▸ TAREA PENDIENTE A:
Decide si cada afirmación concuerda con el texto sobre el pacto nazi-soviético: (i) Stalin enviaba petróleo a Alemania; (ii) Margarete Buber-Neumann era una militante socialista; (iii) el pacto nazi-soviético data de septiembre de 1939. Responde sí o no a cada una y cita literalmente las palabras del texto que lo deciden.
▸ TAREA PENDIENTE B:
Por favor, escribe la continuación del texto sobre el pacto nazi-soviético a partir de su última oración.

===== TEXTO PROPORCIONADO

Todo ese rumor de palabras que habrían de barrer luego las tropas alemanas al hollar el suelo ruso era, sin embargo, mucho más que retórica. Stalin enviaba a Alemania petróleo y materias necesarias para su maquinaria bélica. También a cientos de comunistas alemanes, porque entre los muchos artículos de aquel acuerdo figuraba la entrega a Berlín de aquellos ciudadanos alemanes que hubieran escapado del nazismo y buscado refugio en la Unión Soviética. Para la militante comunista Margarete Buber-Neumann, el pacto nazi-soviético de agosto de 1939 tuvo un significado muy concreto, que fue el traslado de un sistema concentratorio a otro, de los barracones, alambradas y torres de vigilancia del Gulag a los páramos nazis de ceniza humana.
Leyendo los monumentos a la desvergüenza que los comunistas españoles escribieron entonces y también después, cuando la sombra alargada de Stalin planeó sobre la Europa del Este, la memoria recuerda que aquellos dirigentes del PCE habían luchado contra los aliados de Hitler y Mussolini en su patria, y sin embargo, perdedores de la guerra civil, habían llegado a la Unión Soviética, su patria soñada, a cantar la revolución o, lo que era lo mismo, el expolio de húngaros, checos, rumanos, polacos… y los ditirambos a dictaduras tan crueles como la instaurada en España por el general Franco.

==========
===== EXTRACTO DE DATOS

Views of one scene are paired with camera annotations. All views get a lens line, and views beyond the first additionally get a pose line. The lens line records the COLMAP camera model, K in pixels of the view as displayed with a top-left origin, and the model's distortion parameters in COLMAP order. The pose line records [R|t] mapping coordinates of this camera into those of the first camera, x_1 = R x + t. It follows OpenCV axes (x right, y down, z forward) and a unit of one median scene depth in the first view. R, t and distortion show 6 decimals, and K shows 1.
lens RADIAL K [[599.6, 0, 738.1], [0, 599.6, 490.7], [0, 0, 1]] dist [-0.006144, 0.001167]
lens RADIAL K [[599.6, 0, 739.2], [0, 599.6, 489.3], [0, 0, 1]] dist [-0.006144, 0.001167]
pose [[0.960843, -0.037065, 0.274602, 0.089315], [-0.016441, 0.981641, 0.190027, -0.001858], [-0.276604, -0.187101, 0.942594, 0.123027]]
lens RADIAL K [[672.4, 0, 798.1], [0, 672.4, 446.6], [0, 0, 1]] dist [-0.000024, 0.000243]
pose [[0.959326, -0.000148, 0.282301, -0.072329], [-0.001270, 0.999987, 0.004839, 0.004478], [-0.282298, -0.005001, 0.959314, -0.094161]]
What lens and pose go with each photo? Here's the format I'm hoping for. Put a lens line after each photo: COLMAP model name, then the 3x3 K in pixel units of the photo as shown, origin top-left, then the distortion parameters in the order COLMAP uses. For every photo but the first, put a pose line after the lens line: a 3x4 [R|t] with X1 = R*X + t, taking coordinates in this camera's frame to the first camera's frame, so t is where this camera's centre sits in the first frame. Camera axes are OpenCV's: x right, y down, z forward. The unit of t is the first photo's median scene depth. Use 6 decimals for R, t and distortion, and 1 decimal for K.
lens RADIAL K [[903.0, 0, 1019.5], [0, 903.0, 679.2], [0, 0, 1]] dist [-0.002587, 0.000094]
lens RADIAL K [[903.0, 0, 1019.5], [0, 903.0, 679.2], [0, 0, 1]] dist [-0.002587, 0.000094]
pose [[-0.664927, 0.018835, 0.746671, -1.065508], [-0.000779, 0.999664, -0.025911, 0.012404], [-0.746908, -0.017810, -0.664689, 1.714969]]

==========

▸ RESULTADO DEL EJERCICIO A:
(i) Sí: "Stalin enviaba a Alemania petróleo y materias necesarias para su maquinaria bélica"
(ii) No: "la militante comunista Margarete Buber-Neumann"
(iii) No: "el pacto nazi-soviético de agosto de 1939"

▸ RESULTADO DEL EJERCICIO B:
Hombres y mujeres al servicio de una de las más terribles tiranías de la historia, y no combatientes ni guardianes de la libertad. Hombres y mujeres, aquellos que se quedaron en la Unión Soviética y aquellos otros que continuaron en las filas de la utopía comunista, que permanecieron fieles a Moscú, religión que les permitía afrontar el fascismo y la negra dictadura, sufrir oscuros desalientos, vastos exilios, cárceles. ¿No lo había escrito Rafael Alberti, que sin Stalin ni siquiera el sol podía brillar como brillaba? Hombres y mujeres que serán diezmados por la policía franquista, por el destierro y el tiempo, y también por el desengaño… Hombres y mujeres cuyo existir fue toda una vida para un porvenir que nunca fue, que jamás sería, para un presente forjado de rejas sin esperanzas, de dolores de pueblos sin esperanzas, para una ilusión que los años y la realidad corrompieron. Hombres y mujeres que obedecieron a la ley de unos legisladores ejercieron sin limite la bestialidad animal, que también es humana.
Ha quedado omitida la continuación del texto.